Big Picture Can Distort Immigration Policy Research

By David North on June 9, 2010

As the amnesty/legalization debate heats up, there will be many a research report on the subject that suggests the impact of immigration on the rest of us is pretty bland.

One type of research that produces these seemingly soothing results was on display on June 7 at a seminar sponsored by the Migration Policy Institute in Washington. Giovanni Peri, a professor at UC-Davis, used regression analysis to examine census data in a report entitled "The Impact of Immigrants in Recession and Economic Expansion," He concluded:

Immigration unambiguously improves employment, productivity, and income, but this involves adjustments. These adjustments are more difficult during downturns, suggesting the United States would benefit most from immigration that adjusts to economic conditions.

My principal reaction to such research is to compare it to George Bush flying over New Orleans in Air Force One at, say, 20,000 feet for his first look at Katrina. If you are distant enough from the reality, it does not look very troubling.

Similarly, Peri's analysis is based on national data and national averages. The problem is that an unemployed, or badly paid, resident worker, who is hurt by immigration is not an average; he or she is an individual who lives and works in a particular place. The economic impact of immigration may be bland in Maine and devastating in Houston, but the problems in Houston are totally lost in the national over-view.

Further, because he was dealing with census data (and social scientists choose the data sets they will use) Peri could not parse out the differential impact of legal or illegal aliens, or those on temporary visas or permanent ones. When they are all blended together, the impacts are considerably less visible than when you check on what illegal aliens do to the agricultural labor market in a particular place, or what H-1B beneficiaries do to wages and working conditions in a particular software shop.

The problems with the impacts of immigration on the labor market, particularly the problems caused by migrants with limited bargaining powers (such as temporary workers and illegals) can best be examined by looking at what happens when a bunch of them congregate in a particular labor market, and distort it.

******************************

◆ Task instructions:
• a. Answer these about the immigration research essay:
(i) Which organization sponsored the June 7 seminar?
(ii) What data did Peri examine with regression analysis?
(iii) Which two places does the author contrast when describing where the economic impact of immigration may be bland or devastating?
• b. Please resume the immigration research essay, starting right after its final sentence.
The lines that come next have nothing to do with the immigration research essay.

◆ Exercise data:
******************************

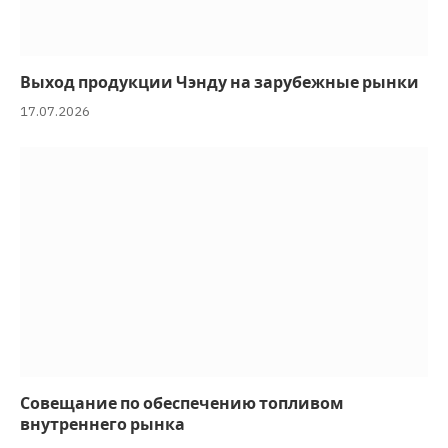
Выход продукции Чэнду на зарубежные рынки
17.07.2026
Совещание по обеспечению топливом
внутреннего рынка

******************************

◆ Results for the exercise:
• a.
(i) The Migration Policy Institute
(ii) Census data
(iii) Maine and Houston

• b.
And the resident workers who do lose out are not the powerful who make laws or write research papers; they are people that you do not encounter in college reunions or suburban cocktail parties. Much of the time they do not know that international migration may be hurting them, and even more of the time they are silent and invisible to the establishment.

As a further, (probably unconscious) contribution to the blanding of the research, Peri uses regression analysis which causes economists to sound like the Latin-speaking clergy of old; using an elite language, thus making it hard for non-initiates to question the speaker. He is, of course, not the only professor to use this scholarly approach.

In one of his tables using regression analysis there are 64 cells, with the numbers in them ranging from -0.57 to +1.50; not the stuff of either drama or clarity for the layman, but probably of interest to the cognoscenti.

Peri's talk did have one saving grace, however. He raised the issue of the very real subsidy to corporations flowing out of the H-1B nonimmigrant worker program. He suggested one way to reduce the subsidy and secure some economic data – a twofer for an economist – was to distribute these visas through a public auction process. The government would get the auction proceeds and might use the data to decide how many H-1B visas to issue during the next round.

I like the idea, but surely Microsoft and Goldman Sachs will not.

Peri also made the useful point (i.e., I agree with him) that, while levels of nonimmigrant worker visas and the numbers of illegal aliens in the nation vary sharply with economic activity, the state of the economy has no impact whatsoever on the number of green cards issued in a given year, at least in recent decades.